Behavioral Consult

Anxiety (part 2): Treatment


 

This month we are following up on our previous piece on anxiety disorders. We wrote about how these disorders are common, amenable to treatment, and often curable, but are often missed as many children suffer silently or their symptoms are mistaken for signs of other problems. We reviewed the screening instruments that can help you to catch these “quiet” illnesses. Now, we are going to offer some detail about the effective treatments for the most common anxiety disorders and how to approach getting treatment started when a screen has turned up positive. If you are interested in a deeper dive, the American Academy of Child and Adolescent Psychiatry has detailed practice parameters for the disorders discussed below.

Anxiety disorders in young children

Dr. Susan D. Swick, physician in chief at Ohana Center for Child and Adolescent Behavioral Health, Community Hospital of the Monterey (Calif.) Peninsula

Dr. Susan D. Swick

Separation anxiety disorder, specific phobia, generalized anxiety disorder, and social phobia are the anxiety disorders that most commonly affect the youngest children. Separation anxiety disorder is the most common childhood anxiety disorder and has an average age of onset of 6 years, whereas specific phobia peaks between 5 and 8 years of age, generalized anxiety disorder peaks at 8 years old and social phobia (or social anxiety disorder) has a peak age of onset of 13 years. The first-line treatment for each disorder is cognitive-behavioral therapy (CBT), and specifically a variant called exposure and response prevention. This treatment essentially helps patients to “learn” to have a different response, not anxiety, to the triggering thought or stimulus. CBT can be very effective, curative even, but these disorders can be difficult to treat when a child’s level of anxiety exceeds their ability to engage in treatment. In these cases, treatment can be facilitated by the addition of an SSRI, which is recommended by the American Academy of Child and Adolescent Psychiatry as a second-line treatment in children aged 6-18 years. Given the anxious child’s sensitivity to some side effects (such as GI distress) starting at a low dose and titrating up slowly is the recommendation, and effective dose ranges are higher than for the treatment of mood disorders. Without treatment, these disorders may become learned over years and predict complicating anxiety, mood, and substance use disorders in adolescence and adulthood. Any treatment can be helped by the addition of parent guidance, in which parents learn how to be emotionally supportive to their anxious children without accommodating to their demands or asking them to avoid of the source of anxiety.

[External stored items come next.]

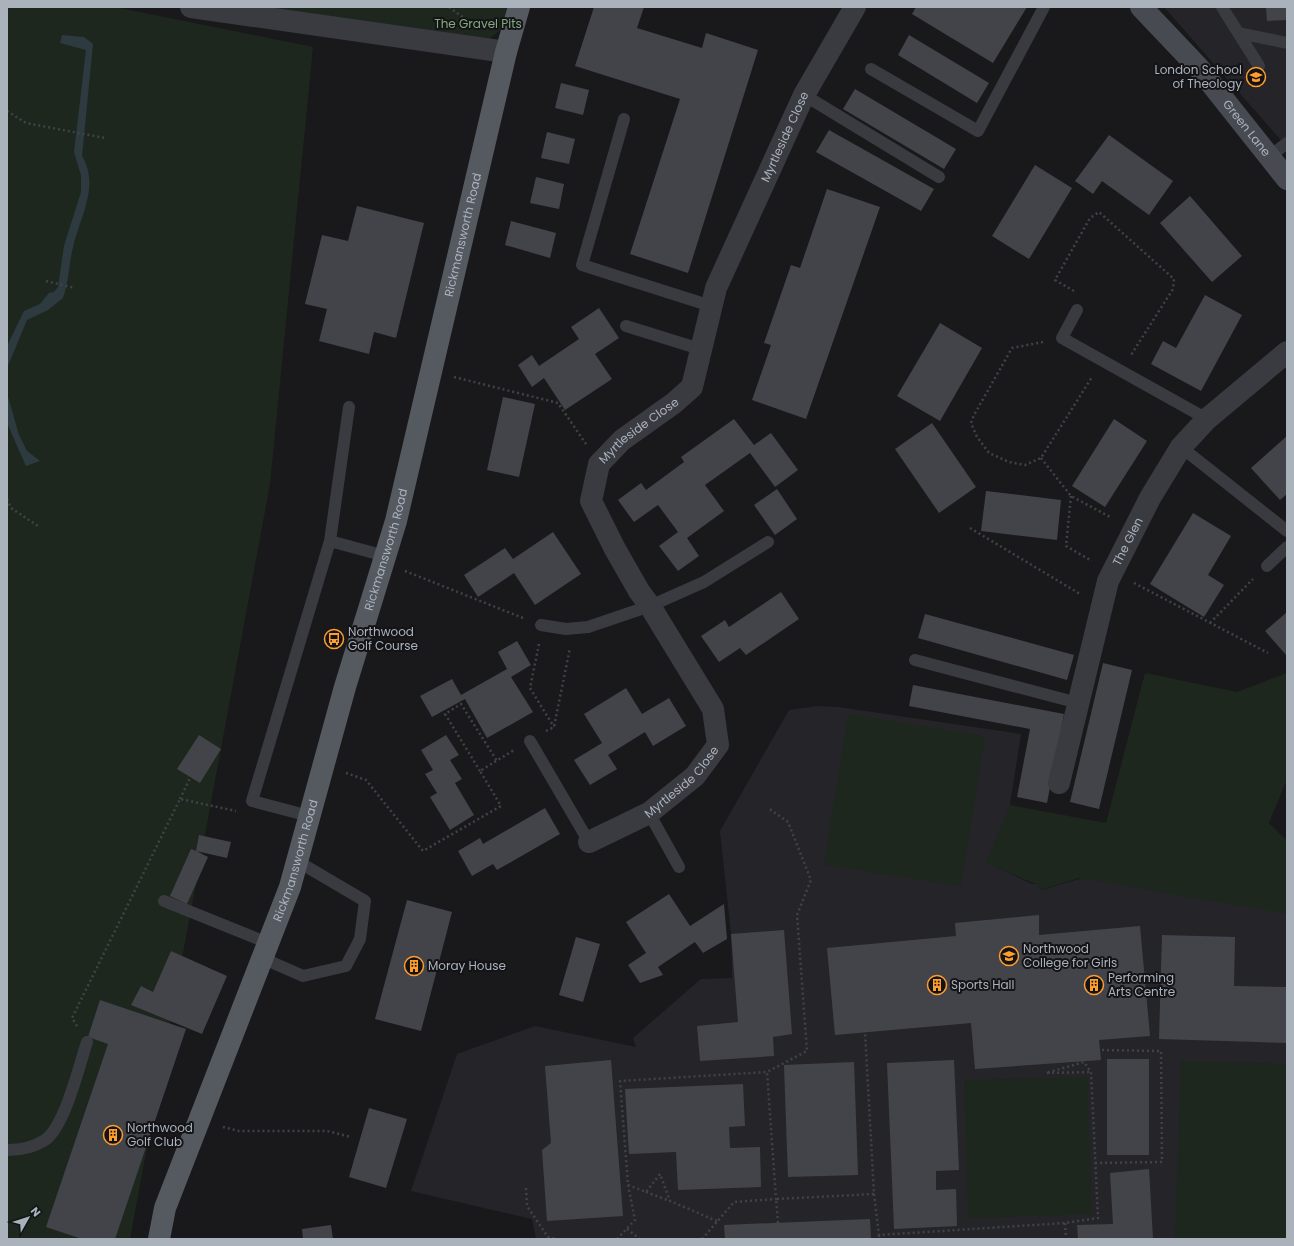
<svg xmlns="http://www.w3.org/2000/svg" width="1294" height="1246" viewBox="0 0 1294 1246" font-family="Poppins,sans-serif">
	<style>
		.built { fill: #252529 }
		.green { fill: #1e271e }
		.water { fill: #2d3b41 }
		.building { fill: #434449 }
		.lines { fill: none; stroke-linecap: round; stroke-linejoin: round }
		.path { stroke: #3f4348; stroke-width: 2.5; stroke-dasharray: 2 3; stroke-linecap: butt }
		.service { stroke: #393b41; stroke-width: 12 }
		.minor { stroke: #393b41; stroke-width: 22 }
		.secondary { stroke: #474b51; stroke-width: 22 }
		.primary { stroke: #555960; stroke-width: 22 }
		.labels { text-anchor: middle; stroke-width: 4; stroke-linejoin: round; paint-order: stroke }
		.park-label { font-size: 12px; fill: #82a97f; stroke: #141417 }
		.poi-label { font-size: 12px; fill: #aab2bc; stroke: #141417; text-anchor: start }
		.street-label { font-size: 12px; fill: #aab2bc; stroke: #141417 }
	</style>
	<rect width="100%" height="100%" fill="#19191b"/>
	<path class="built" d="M1164,7H1287V147Z
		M817,706L838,707L1021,734L1007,824L986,862L1032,884L1038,883L1041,890L1149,859L1287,878V1239H536L532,1219L411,1191L457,1054L535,1026L636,1047L633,1038L701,979L732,978L731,934L720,831L789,710Z"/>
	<path class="green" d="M7,7H115L313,47L270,484L130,1239H7Z
		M249,7H512L508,24L484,43Z
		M1145,673L1237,692L1287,673V779L1269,823L1287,841V914L1079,878L1040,890L1038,883H1033L986,863L1010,805L1106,823Z
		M848,714L985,736L961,886L824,865Z
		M1181,1061L1287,1064V1239H1175Z
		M1087,1077L1092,1214L968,1218L964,1080Z"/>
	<path class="water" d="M62,35L84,37L93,44L82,156C100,187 80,216 73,247C69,263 69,281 63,298L48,310L27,320L7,368V346L24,311L40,304L49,293L54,292L58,287L64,246L81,192V175L74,152L86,50L60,43Z
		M7,393L19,435L27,451L40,461L26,466L7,423Z"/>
	<path class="building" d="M594,7H644L637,28L702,48L706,33L758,50L688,273L630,254L680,99L575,66Z
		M916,7H1027L993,63L912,14Z
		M1266,7H1287V20L1267,21Z
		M909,35L989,83L977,103L898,55Z
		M561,83L589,90L583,115L555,108Z
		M855,89L956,149L944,169L843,109Z
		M829,130L934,189L921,211L816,152Z
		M547,132L575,139L569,164L541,158Z
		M1109,135L1173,181L1149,215L1102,181L1093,194L1075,181Z
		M1035,165L1072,188L1029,259L992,236Z
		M536,177L564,184L559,209L530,203Z
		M827,189L880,207L806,419L752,400L771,345L764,343L791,265L800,268Z
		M1190,196L1242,256L1212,282L1160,223Z
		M357,206L424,223L396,338L374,332L369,354L319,341L327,309L305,304L322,235L348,241Z
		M511,221L556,233L550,258L505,245Z
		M1205,295L1242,315L1201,391L1151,364L1163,341L1176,348Z
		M599,308L619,338L595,354L612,379L565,410L544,378L532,387L518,365L532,355L539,366L579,339L571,327Z
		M940,323L982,348L940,421L897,396Z
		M503,397L535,404L519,477L487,470Z
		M734,419L754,445L771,433L798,470L775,487L750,453L705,485L724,511L687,538L699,556L678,571L659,546L678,532L658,505L634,522L618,500L641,483L646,490L684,462L681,457Z
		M1114,419L1147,441L1105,507L1072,486Z
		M932,423L976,487L939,513L895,449Z
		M1287,436V494L1280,500L1251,468Z
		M777,489L797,519L775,535L754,505Z
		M986,491L1061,500L1057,540L981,531Z
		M1193,513L1231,536L1208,575L1224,585L1204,617L1150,584Z
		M553,532L581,574L535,605L514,573L478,597L464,575L505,548L513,559Z
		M781,592L799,619L746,655L740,648L719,662L701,636L725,620L729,627Z
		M1287,612V656L1265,631Z
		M925,614L1074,655L1067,680L918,638Z
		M517,641L531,665L511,677L533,712L487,738L465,699L432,717L420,696L452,679L461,695L507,669L498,652Z
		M1103,663L1132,670L1099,809L1070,802Z
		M913,685L1064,714L1047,803L1017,797L1030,729L909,706Z
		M626,688L642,714L669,698L686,726L653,746L645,732L608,755L617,769L590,785L574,760L602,743L584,714Z
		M199,735L221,749L200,783L177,769Z
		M446,735L459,755L450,760L462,779L455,783L474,815L450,830L430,797L437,793L425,774L433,770L421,750Z
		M545,808L560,834L497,870L493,864L472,876L458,851L480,838L483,844Z
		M199,835L231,842L227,858L196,851L208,857L187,904L170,896L191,849L196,851Z
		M669,894L690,926L724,904L727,939L703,953L695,942L658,967L663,975L640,983L628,965L646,953L626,922Z
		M407,900L452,912L421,1031L375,1019Z
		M1039,915V935L1140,926L1150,1036L1099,1040L1101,1060L975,1069L971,1023L835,1035L827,948L956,936L955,923Z
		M784,930L792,1034L773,1037L774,1056L700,1061L697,1026L738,1022L731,934Z
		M1162,935L1235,937L1234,986L1287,987V1043L1159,1039Z
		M576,937L600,944L583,1002L559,995Z
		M171,951L227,976L202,1034L131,1005L141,986L153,992Z
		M100,1000L186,1029L115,1239H82L46,1227L108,1044L88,1037Z
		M1107,1059H1149V1155H1107Z
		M611,1060L623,1216L547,1221L542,1150L551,1143L545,1066Z
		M954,1060L959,1170L936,1171V1190L956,1189L957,1226L894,1229L887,1063Z
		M854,1062L858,1175L788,1177L784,1065Z
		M743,1084L745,1126L729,1127L730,1148L760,1147L761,1187L678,1190L676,1152L629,1154L625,1089Z
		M369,1108L407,1119L386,1188L349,1177Z
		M1149,1169L1153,1239H1078L1077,1225L1113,1224L1110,1173Z
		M870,1219L871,1239H725L724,1225Z
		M331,1225L333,1239H303L302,1229Z"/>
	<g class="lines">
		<path class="path" d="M449,7L468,21
			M7,111L26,123L105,138
			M46,281L75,288
			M1074,291L1055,280L1090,218L1099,212L1174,279L1173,289L1131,355
			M1043,342L1012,348L974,415L971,423L977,437L989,453L1009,462L1025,465L1041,458L1092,377
			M454,377L558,403L586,444
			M1041,458L1071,496L1112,518
			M1071,496L1066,546L1092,561
			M7,499L11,508L38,526
			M970,528L1080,594
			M405,571L523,618
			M1134,583L1268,653
			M1210,623L1253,579
			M539,644L530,688L554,727
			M546,731L554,727L570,648
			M480,771L445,714L461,704L497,761
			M346,773L366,780L423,851L501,806L480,771L514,750
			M180,799L190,778
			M77,1026L72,1018L180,799L236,811
			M223,1127L239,1131H327L351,1137
			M1095,1163L1162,1162L1161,1051L1100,1050
			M526,1188L527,1206L548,1237L556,1239
			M646,1192L670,1201
			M874,1194L879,1235L1065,1223L1098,1218L1091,1072L1084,1062L1046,1073L1091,1072
			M717,1221L670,1201L660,1174L646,1192L628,1185L620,1081L767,1072
			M778,1223L776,1199L874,1194L865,1032
			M1065,1223L1066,1239
			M627,1229L640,1239
			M879,1235V1239
			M617,1239L635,1220L628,1185
			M702,1239L734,1202L776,1199L767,1072L807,1051L797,915L811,880L788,822L768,808"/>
		<path class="service" d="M1222,7L1259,66
			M1239,33L1287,43
			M871,69L978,131L1044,7
			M804,95L939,177
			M624,119L582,265L711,306
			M1269,157L1287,143
			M1077,310L1062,338L1207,419
			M626,326L700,349
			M1181,447L1287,531
			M330,541L349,407
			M1267,566L1287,547
			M541,625L566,629L588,627L650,606L704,582L768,542
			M915,660L1078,703
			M530,741L589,842
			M649,813L679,867
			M309,816L252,801L330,541L385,556
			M164,901L268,943
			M262,958L303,976L346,966L360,939L365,901L297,861
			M7,1150C21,1150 33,1148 45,1140C65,1126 79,1066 87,1042"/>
		<g class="minor">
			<path d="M191,7L506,52"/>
			<path id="s1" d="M1059,783L1108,581L1150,498L1181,447L1207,419L1287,352"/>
			<path id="s2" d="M589,842L649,813L695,776L718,745L713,709L650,606L639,591L615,549L591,501L599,464L622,440L674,403L692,387L716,288L804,95L855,7"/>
		</g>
		<path class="secondary" id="s3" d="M1141,7L1198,67L1287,179"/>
		<path class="primary" id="s4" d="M159,1239L165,1208L290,887L345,687L396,521L506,52L519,7"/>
	</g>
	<defs>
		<g id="university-ring" transform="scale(1)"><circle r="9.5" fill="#141417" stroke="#ff9e2d" stroke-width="1.5"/><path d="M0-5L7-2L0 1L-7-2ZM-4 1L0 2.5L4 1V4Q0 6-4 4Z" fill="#ff9e2d"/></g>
		<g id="bus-ring" transform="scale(1)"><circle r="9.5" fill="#141417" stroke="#ff9e2d" stroke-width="1.5"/><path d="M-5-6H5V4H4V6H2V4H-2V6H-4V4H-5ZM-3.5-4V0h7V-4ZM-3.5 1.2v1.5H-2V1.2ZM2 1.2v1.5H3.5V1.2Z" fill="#ff9e2d"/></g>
		<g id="school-ring" transform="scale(1)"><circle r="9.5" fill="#141417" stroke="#ff9e2d" stroke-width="1.5"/><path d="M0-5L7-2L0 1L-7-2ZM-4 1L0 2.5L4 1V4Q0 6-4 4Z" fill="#ff9e2d"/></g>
		<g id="building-ring" transform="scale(1)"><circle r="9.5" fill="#141417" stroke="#ff9e2d" stroke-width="1.5"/><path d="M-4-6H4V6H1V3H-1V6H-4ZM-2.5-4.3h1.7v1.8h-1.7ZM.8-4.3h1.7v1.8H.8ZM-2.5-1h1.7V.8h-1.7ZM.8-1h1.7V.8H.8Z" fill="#ff9e2d"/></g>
	</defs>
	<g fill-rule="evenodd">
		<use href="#university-ring" x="1256" y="77"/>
		<use href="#bus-ring" x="334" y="639"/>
		<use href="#school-ring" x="1009" y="956"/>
		<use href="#building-ring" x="414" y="966"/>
		<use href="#building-ring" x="937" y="985"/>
		<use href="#building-ring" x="1094" y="985"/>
		<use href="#building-ring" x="113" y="1135"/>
	</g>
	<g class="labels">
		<g class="park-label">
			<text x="478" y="28">The Gravel Pits</text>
		</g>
		<g class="poi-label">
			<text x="1242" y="74" text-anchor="end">London School<tspan x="1242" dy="14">of Theology</tspan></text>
			<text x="348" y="636">Northwood<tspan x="348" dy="14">Golf Course</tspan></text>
			<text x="1023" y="953">Northwood<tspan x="1023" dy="14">College for Girls</tspan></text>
			<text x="428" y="970">Moray House</text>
			<text x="1108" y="982">Performing<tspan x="1108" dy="14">Arts Centre</tspan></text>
			<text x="951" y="989">Sports Hall</text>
			<text x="127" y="1132">Northwood<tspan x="127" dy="14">Golf Club</tspan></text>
		</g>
		<g class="street-label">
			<text dy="4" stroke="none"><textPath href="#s3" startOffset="161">Green Lane</textPath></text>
			<text dy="4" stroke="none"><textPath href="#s2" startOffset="869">Myrtleside Close</textPath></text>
			<text dy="4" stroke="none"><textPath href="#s4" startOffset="1051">Rickmansworth Road</textPath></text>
			<text dy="4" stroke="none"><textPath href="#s2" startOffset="532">Myrtleside Close</textPath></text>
			<text dy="4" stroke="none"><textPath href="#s1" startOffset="252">The Glen</textPath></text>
			<text dy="4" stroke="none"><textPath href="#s4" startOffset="727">Rickmansworth Road</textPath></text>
			<text dy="4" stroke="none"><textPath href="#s2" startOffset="112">Myrtleside Close</textPath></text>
			<text dy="4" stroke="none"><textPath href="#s4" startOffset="403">Rickmansworth Road</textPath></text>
		</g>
	</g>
	<rect width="1294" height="1246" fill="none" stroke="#aab2bc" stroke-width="16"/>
	<g transform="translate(28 1218) rotate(51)" stroke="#141417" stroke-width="3" paint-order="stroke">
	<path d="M0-3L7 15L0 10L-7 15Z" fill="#aab2bc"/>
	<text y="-6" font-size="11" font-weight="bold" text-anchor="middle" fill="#aab2bc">N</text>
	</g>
</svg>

Obsessive-compulsive disorder

Mild obsessive-compulsive disorder (OCD) describes what many of us do, like double-checking we have locked our door or put our work into our briefcase. OCD as a diagnosis with substantial dysfunction has a peak onset at age 10 and again at the age of 21. Over 50% of childhood-onset OCD will have a comorbid anxiety, attention, eating, or tic disorder. Without treatment, OCD is likely to become chronic, and the symptoms (intrusive thoughts, obsessive rumination, and compulsive behaviors) interfere with social and academic function. The behavioral accommodations and avoidance of distress that mark untreated OCD interfere with the healthy development of normal stress management skills that are a critical part of early and later adolescence. First-line treatment is CBT (with exposure and response prevention) with a therapist experienced in the treatment of OCD. A detailed symptom inventory (the Children’s Yale-Brown Obsessive Compulsive Scale) is relatively simple to complete, will confirm a suspected OCD diagnosis, and will create a valuable baseline by which treatment efficacy can be assessed. For those children with moderate to severe OCD, addition of an SSRI to augment and facilitate CBT therapy is recommended. Sertraline, fluvoxamine, fluoxetine, and paroxetine have all been studied and demonstrated efficacy. Clomipramine has well-established efficacy, but its more serious side effects and poorer tolerability make SSRIs the first choice. As with other anxiety disorders, starting at very low doses and titrating upward gradually is recommended. The efficacy of medication treatments is lower in those patients who have other psychiatric illnesses occurring with OCD. Again, parent guidance can be invaluable in supporting the child and improving family well-being.